Question

Ratio of intensities of two waves is $9:1$ . If these two are superimposed, what is the ratio of maximum and minimum intensities:
A. $3:1$
B. $4:9$
C. $4:1$
D. $1:9$

Answer 1

Hint:In order to answer this question, first we will assume the intensities be ${I_1}\,and\,{I_2}$ and then we will write the ratio between them in terms of their amplitudes. And then we can find the ratio of maximum and minimum intensities with the help of their amplitudes.

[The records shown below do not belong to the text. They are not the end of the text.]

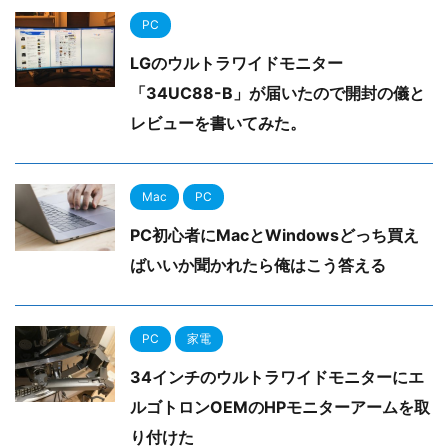
PC
LGのウルトラワイドモニター
「34UC88-B」が届いたので開封の儀と
レビューを書いてみた。
Mac
PC
PC初心者にMacとWindowsどっち買え
ばいいか聞かれたら俺はこう答える
PC
家電
34インチのウルトラワイドモニターにエ
ルゴトロンOEMのHPモニターアームを取
り付けた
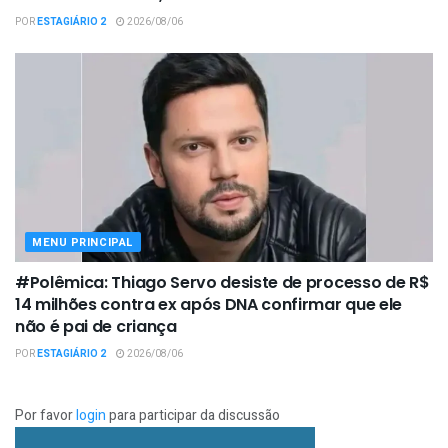
POR
ESTAGIÁRIO 2
2026/08/06
MENU PRINCIPAL
#Polêmica: Thiago Servo desiste de processo de R$
14 milhões contra ex após DNA confirmar que ele
não é pai de criança
POR
ESTAGIÁRIO 2
2026/08/06
Por favor
login
para participar da discussão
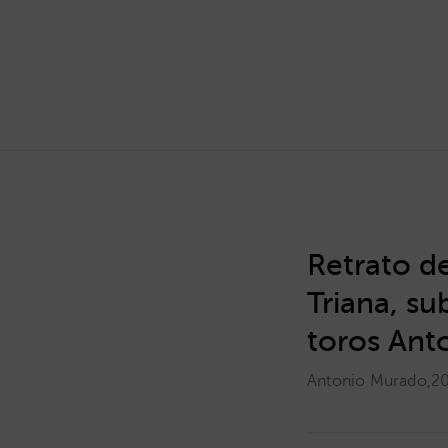
Retrato de
Triana, su
toros Ant
Antonio Murado
,
2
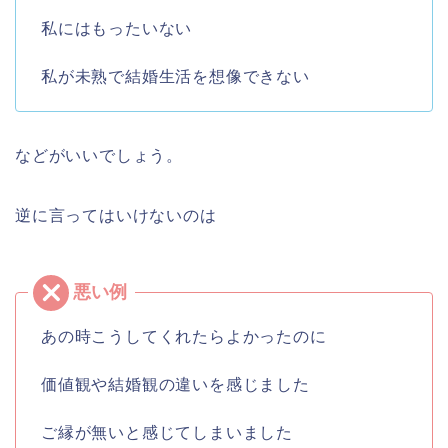
私にはもったいない
私が未熟で結婚生活を想像できない
などがいいでしょう。
逆に言ってはいけないのは
あの時こうしてくれたらよかったのに
価値観や結婚観の違いを感じました
ご縁が無いと感じてしまいました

Complete step by step answer:
Given that- Ratio of intensities of two waves is $9:1$.Let the two intensities be ${I_1}\,and\,{I_2}$.So, the ratio between both the intensities are as follow:
$\dfrac{{{I_1}}}{{{I_2}}} = {(\dfrac{{{a_1}}}{{{a_2}}})^2} = \dfrac{9}{1}$
where, ${a_1}\,and\,{a_2}\,$ are the amplitudes of ${I_1}\,and\,{I_2}$ respectively.
$ \Rightarrow {a_1} = 3{a_2}$ ………..eq(i)

Now, the ratio of the Maximum and minimum intensities are as follows:-
$\dfrac{{{I_{\max }}}}{{{I_{\min }}}} = \dfrac{{{{({a_1} + {a_2})}^2}}}{{{{({a_1} - {a_2})}^2}}}$
Now we will use equation(i) in the above equation:-
$ \Rightarrow \dfrac{{{I_1}}}{{{I_2}}} = \dfrac{{{{(3{a_2} + {a_2})}^2}}}{{{{(3{a_2} - {a_2})}^2}}} \\
 \Rightarrow \dfrac{{{I_1}}}{{{I_2}}}= {(\dfrac{{4{a_2}}}{{2{a_2}}})^2} \\
 \therefore \dfrac{{{I_1}}}{{{I_2}}}= \dfrac{4}{1}$
Therefore, the ratio of maximum and minimum intensities is $4:1$.

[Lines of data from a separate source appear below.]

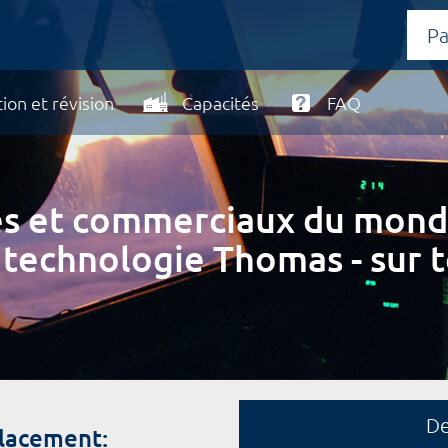
ion et révision
Capacités
FAQ
ires et commerciaux du mond
 technologie Thomas - sur t
D
placement:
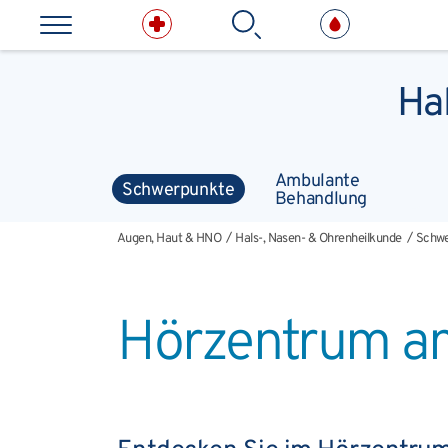
Direkt zum Inhalt springen
Suchbe
Ha
Kliniken & medizinische E
Ambulante
Schwerpunkte
Behandlung
Augen, Haut & HNO
Hals-, Nasen- & Ohrenheilkunde
Schwe
Augen, Haut & HNO
Hals-, Nasen- & Ohrenheilkunde
Schwe
Hörzentrum a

Hence, the correct option is C.

Note:The intensity of a wave at one distance and the same wave's intensity at a different distance The power per unit area of a wave is characterised as its intensity, and as area varies with distance from the source, intensity is strongly related to power through distance.